● **TASK MATERIAL**:
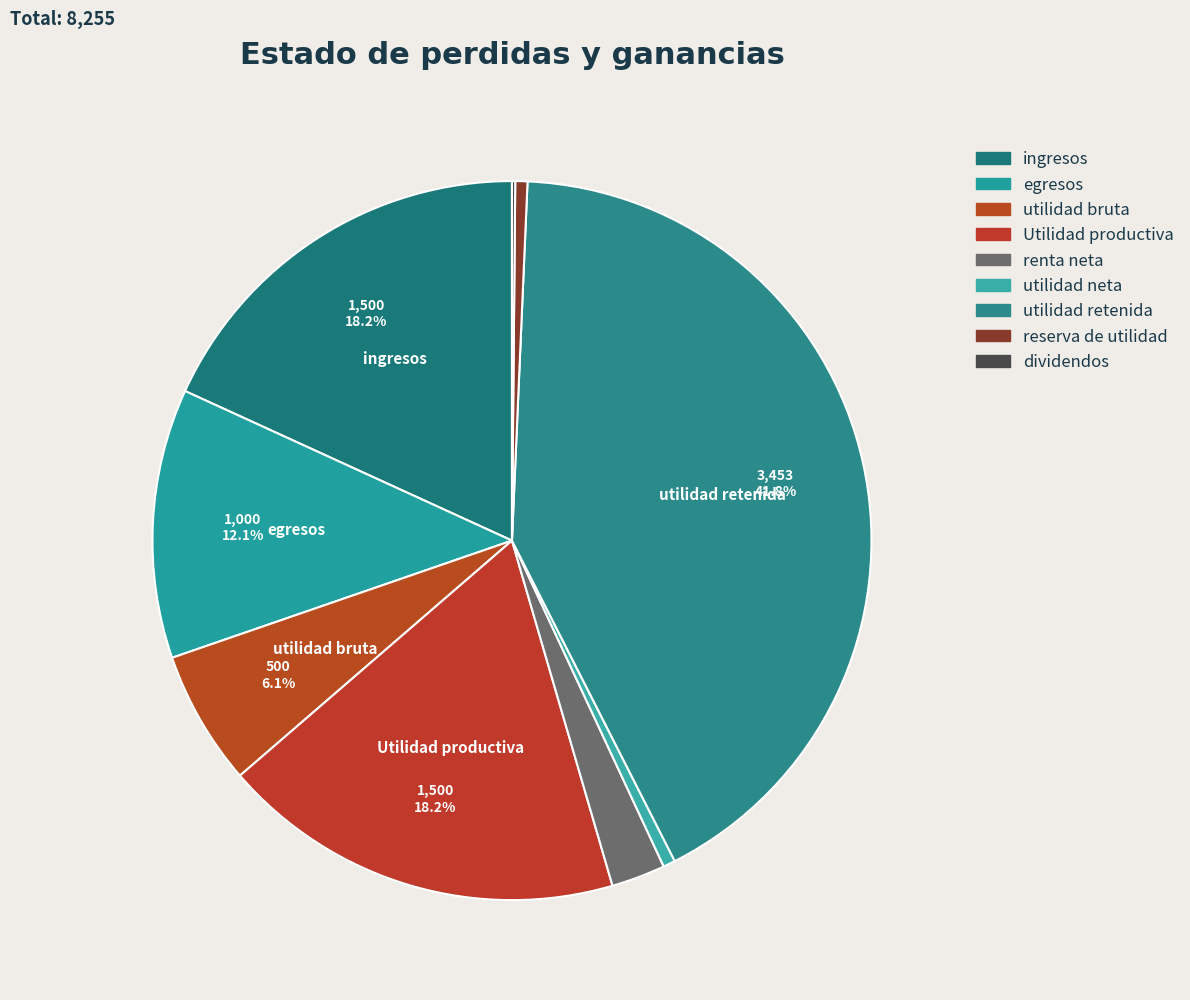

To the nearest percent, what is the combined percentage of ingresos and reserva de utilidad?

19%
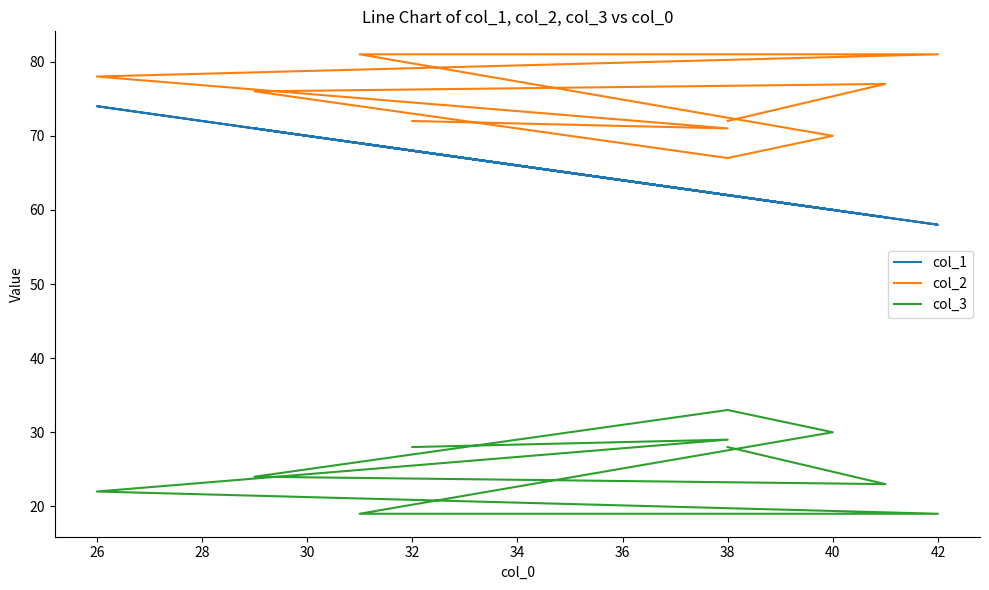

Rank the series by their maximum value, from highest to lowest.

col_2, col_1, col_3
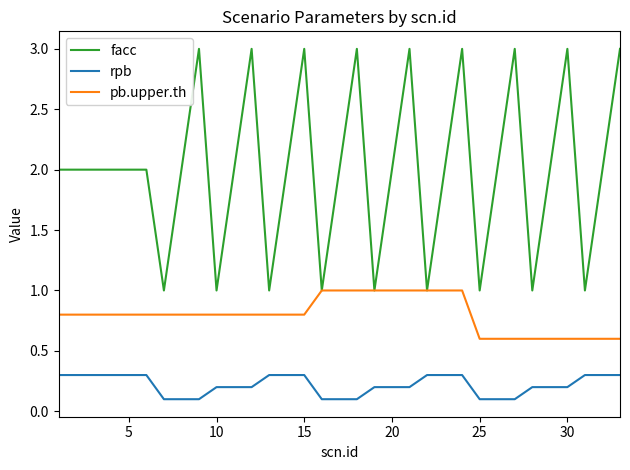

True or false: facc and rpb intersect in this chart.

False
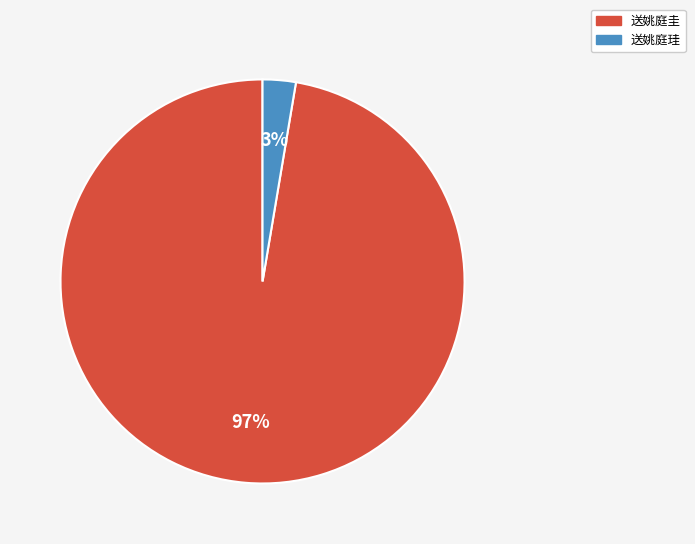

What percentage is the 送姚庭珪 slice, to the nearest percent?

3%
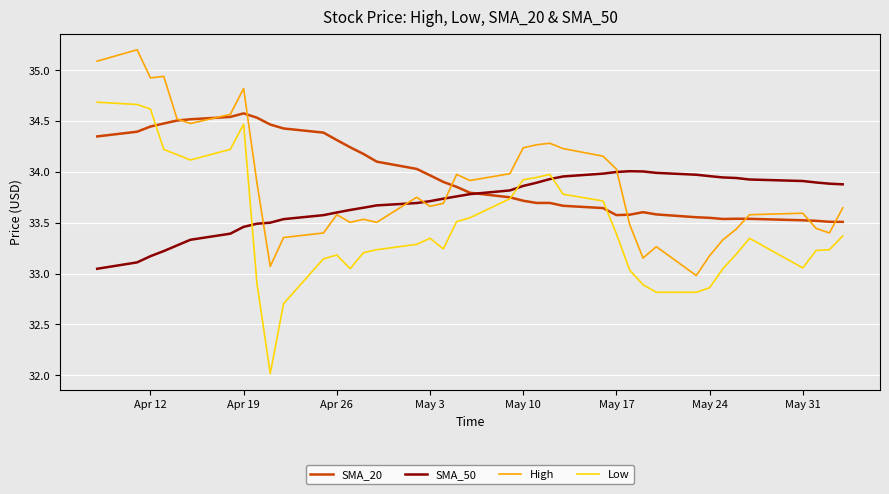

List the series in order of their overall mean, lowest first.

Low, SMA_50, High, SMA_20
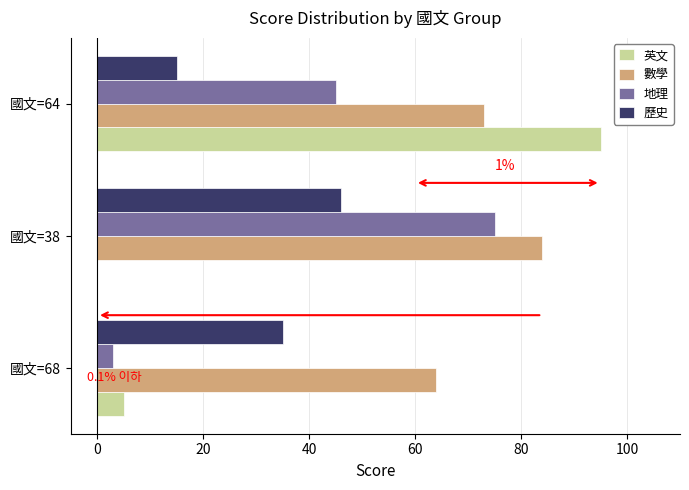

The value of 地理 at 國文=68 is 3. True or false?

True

* * *

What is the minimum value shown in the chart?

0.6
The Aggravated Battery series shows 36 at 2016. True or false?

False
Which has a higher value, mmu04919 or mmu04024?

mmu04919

==

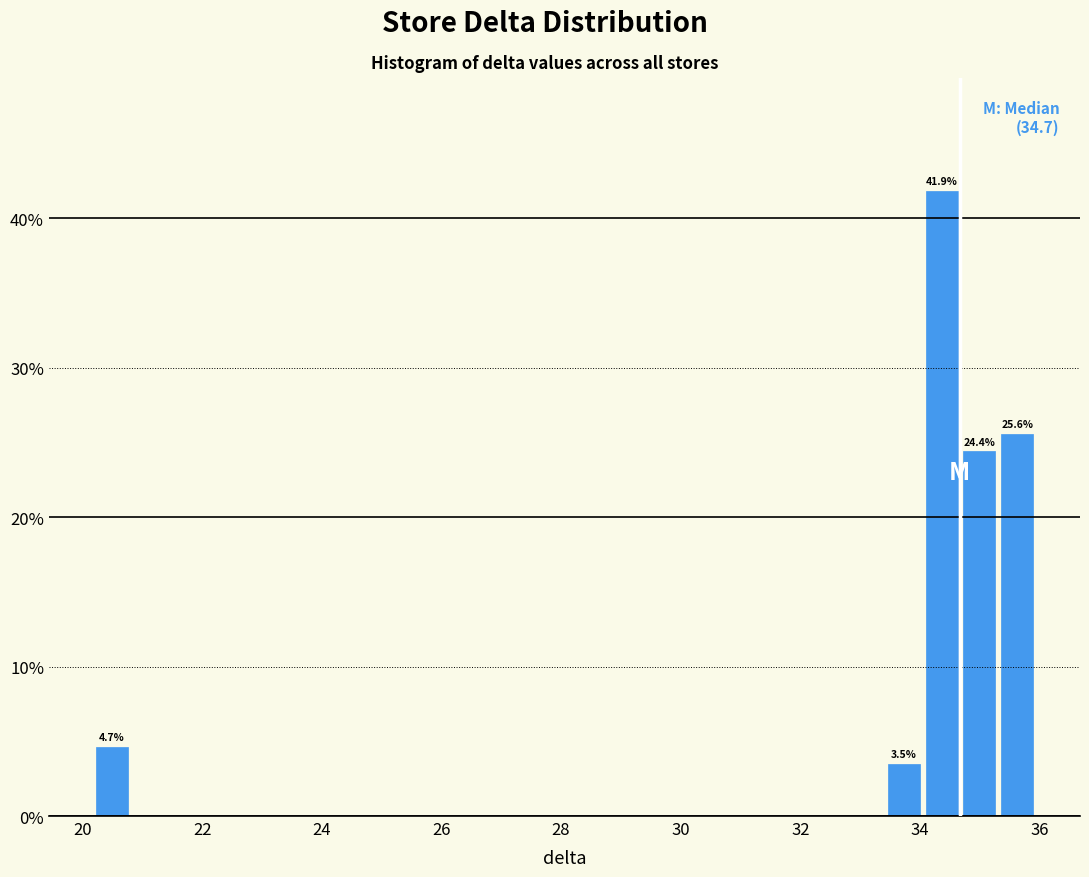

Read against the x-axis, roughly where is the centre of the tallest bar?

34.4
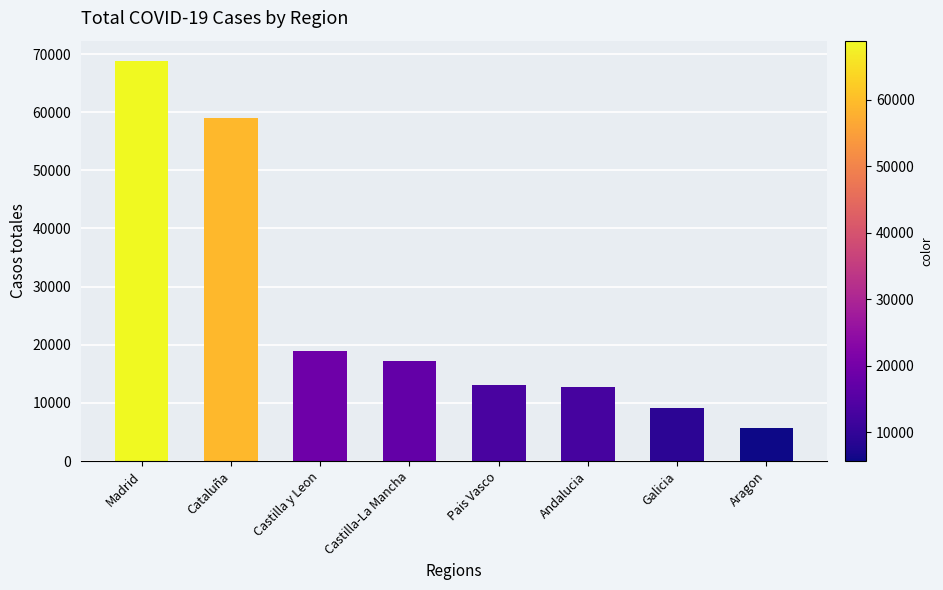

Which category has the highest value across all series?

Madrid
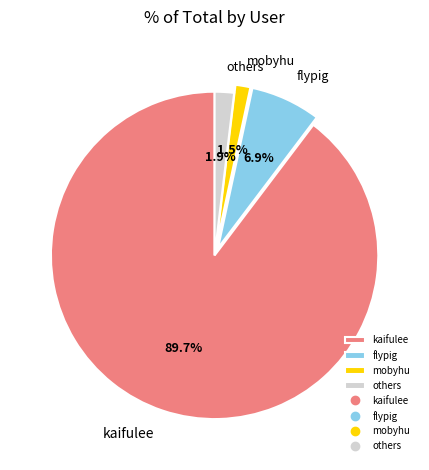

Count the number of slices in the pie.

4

● **EXERCISE AIM**:
Locate each line in the material above that contains the word "nearest", with case counting, and copy those lines out in full.

● **EXERCISE RESPONSE**:
To the nearest percent, what is the combined percentage of ingresos and reserva de utilidad?
What percentage is the 送姚庭珪 slice, to the nearest percent?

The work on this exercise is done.